How can I solve to get a large combination of n binary values in Python if memory error occurs?


I am trying to run get all combination of n binary values 0 and 1. Here are the codes that I typed.

import itertools
from itertools import product
import pandas as pd
combinations=pd.DataFrame(product(range(2),repeat=k))

This works when the value of k is small. However, I need to get all combination of at least 30 binary values 0 and 1. For example, I tried k=31 and it resulted a memory error as shown below.

---------------------------------------------------------------------------
MemoryError                               Traceback (most recent call last)
<ipython-input-5-97fdebdd2a99> in <module>
----> 1 pd.DataFrame(product(range(2),repeat=k))

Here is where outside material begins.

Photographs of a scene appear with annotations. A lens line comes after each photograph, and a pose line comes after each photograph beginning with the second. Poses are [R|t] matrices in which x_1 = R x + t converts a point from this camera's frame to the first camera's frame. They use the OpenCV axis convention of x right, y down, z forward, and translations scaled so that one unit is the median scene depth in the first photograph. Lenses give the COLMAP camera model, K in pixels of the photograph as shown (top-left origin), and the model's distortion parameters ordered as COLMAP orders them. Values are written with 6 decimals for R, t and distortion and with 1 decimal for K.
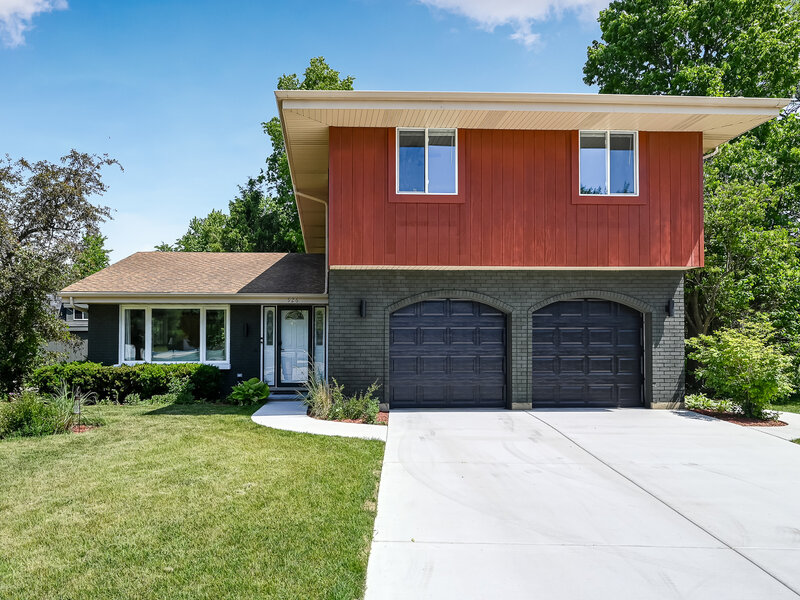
lens RADIAL K [[501.5, 0, 400.1], [0, 501.5, 280.6], [0, 0, 1]] dist [0.010082, 0.002865]
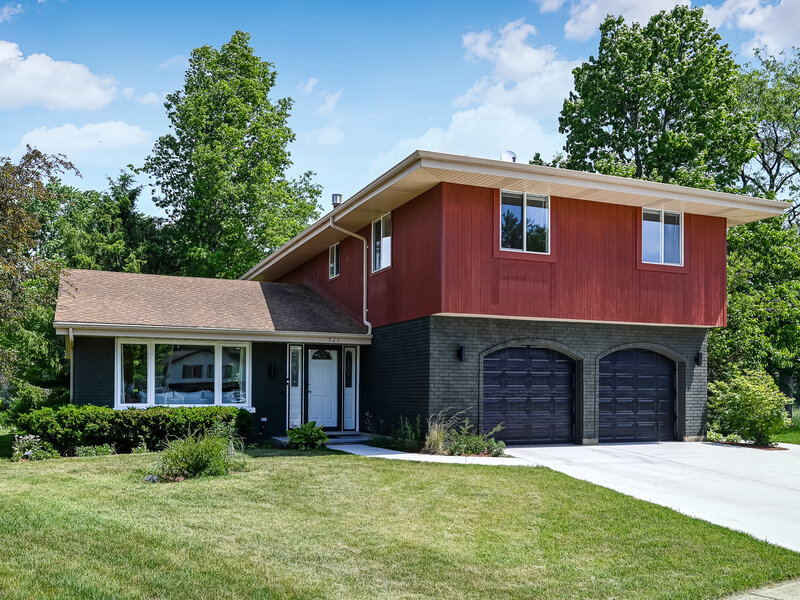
lens RADIAL K [[628.2, 0, 400.0], [0, 628.2, 300.0], [0, 0, 1]] dist [0.008316, 0.000053]
pose [[0.955267, 0.047388, 0.291924, -0.600394], [-0.043729, 0.998862, -0.019049, -0.026622], [-0.292495, 0.005431, 0.956252, -0.245751]]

~\anaconda3\lib\site-packages\pandas\core\frame.py in __init__(self, data, index, columns, dtype, copy)
    467         elif isinstance(data, abc.Iterable) and not isinstance(data, (str, bytes)):
    468             if not isinstance(data, (abc.Sequence, ExtensionArray)):
--> 469                 data = list(data)
    470             if len(data) > 0:
    471                 if is_list_like(data[0]) and getattr(data[0], "ndim", 1) == 1:

MemoryError: 

I have tried to run this piece of codes in a computer with 128GB RAM and a python x64 version yet I was not successful to get the desired results but only memory error.

For example, is it possible to create two or more dataframe that together form my desired dataframe? Nonetheless, I had no ideas on how to work this out to do separate computation getting the combination and combine them at the end.

Or, is there any other way to successfully get the large combination in python?

I could really use your help.


Solution

  • You can generate all binary strings of N bits (which seems to be what you want here) with a generator like

    def generate_binary_strings(n):
        format_string = f"{{:0{n}b}}"
        for x in range(1 << n):
            yield format_string.format(x)
    
    
    for x in generate_binary_strings(4):
        print(x)
    

    This outputs

    0000
    0001
    0010
    0011
    0100
    0101
    0110
    0111
    1000
    1001
    1010
    1011
    1100
    1101
    1110
    1111
    

    I'd still advise against putting them in a list, though - it's going to be long with bits=30 :)